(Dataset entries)
————————
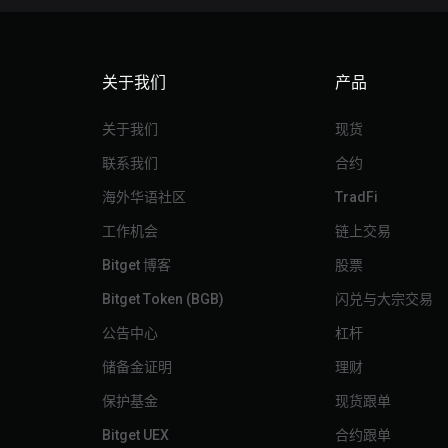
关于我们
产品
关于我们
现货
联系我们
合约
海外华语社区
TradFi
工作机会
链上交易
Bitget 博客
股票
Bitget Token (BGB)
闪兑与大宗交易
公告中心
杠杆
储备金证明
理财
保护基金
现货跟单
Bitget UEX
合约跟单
————————
## Exercise details
Text only, no pictures: copy every entry exactly.

## Answer section
关于我们
产品
关于我们
现货
联系我们
合约
海外华语社区
TradFi
工作机会
链上交易
Bitget 博客
股票
Bitget Token (BGB)
闪兑与大宗交易
公告中心
杠杆
储备金证明
理财
保护基金
现货跟单
Bitget UEX
合约跟单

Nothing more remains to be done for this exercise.